Last updated on: July 23, 2009 16:19 IST
The steady drip of rain continued to bathe us that October afternoon as we lingered on to catch a glimpse of the candidate.

Our excitement brimmed over as we espied him emerging in a roofless jeep -- no outriders, no hooting escort vehicles, no security detail, no fanfare, just a solitary jeep -- standing in tandem with a lone party man, with a handkerchief tied like a bandana to protect his pate from the drizzle, heading towards the staff quarters where his potential voters resided.

He smiled and waved at us bunch of batchmates on the roadside. Thrilled, we waved back with typical ninth-standard-boyish exuberance. After all, it was not every day that a chief minister waved at you from close proximity!

The year 1977 turned out to be an annus mirabilis for Arackaparambil Kurian Antony. On April 17, all of 37, he earned the distinction of becoming the youngest chief minister of Kerala. The incumbent, K Karunakaran, who was the home minister during the Emergency, had to demit office following allegations of unconstitutional excesses.

A K Antony replaced him, but as he was not a member of the Legislative Assembly, he had to become one via a by-election. He chose to contest from Kazhakootam, and came canvassing that day to my alma mater (Sainik School, Kazhakootam) situated bang in the middle of the constituency.

The year 2009 is definitely not 1977. Forget a drenched one, now you cannot imagine a chief minister moving about without a cavalcade, girded by finger-on-trigger commandos, flanked by his retinue, surrounded by an army of hangers-on.

Discount the effaced hairline, and Antony of 2009 has much likeness to Antony of 1977. Even his loudest critics will concede that he has possessed himself in Gandhian simplicity and scruples. Similarly, even his ardent admirers will admit that he still lacks the dynamism that was found wanting in that high noon of 1977.

The second coming; Antony reloaded

Besides defence, the armed forces are also a tool of the government to accomplish national political objectives, stated and unstated. Yet India seems to be the sole major power not to have a national military doctrine, which does not speak well of our politico-bureaucratic establishment.

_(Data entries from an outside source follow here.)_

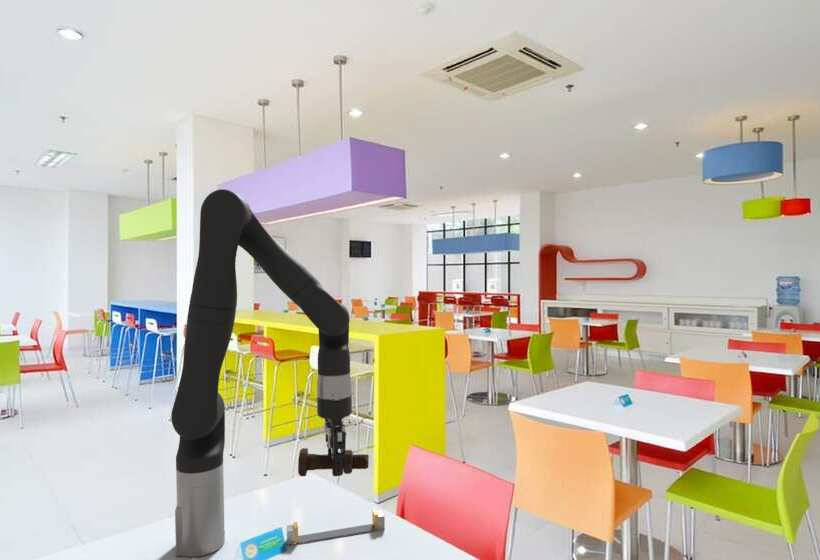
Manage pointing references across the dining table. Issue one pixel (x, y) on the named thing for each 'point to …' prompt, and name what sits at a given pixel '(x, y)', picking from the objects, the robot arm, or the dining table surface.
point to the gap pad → (336, 533)
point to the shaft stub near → (292, 533)
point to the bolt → (330, 462)
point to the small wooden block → (378, 520)
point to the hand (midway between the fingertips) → (335, 469)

So, blessed with or not, as defence minister redux, Antony will need oodles of dynamism to infuse a strategic vision to his ministry and the armed forces, inculcate a strategic culture and impart a strategic direction to helm them away from the cul-de-sac they are confined in now.

Our revitalised prime minister started the ball rolling by directing his ministers to chart a 100-day programme to convey he meant business this time round. Despite the convulsions rocking our immediate neighbourhood, despite external aggression (terrorism) and internal insurrection endangering national security, the defence minister has conspicuously absented himself from enlightening us citizens on what he intended to pursue in the first 100 days.

I mean if the defence minister or the national security adviser (NSA) has a 100-day dream, it remains a well-concealed secret. Vital issues of national security cannot be dealt so casually. Perhaps only another terror strike will jolt these high functionaries into some action.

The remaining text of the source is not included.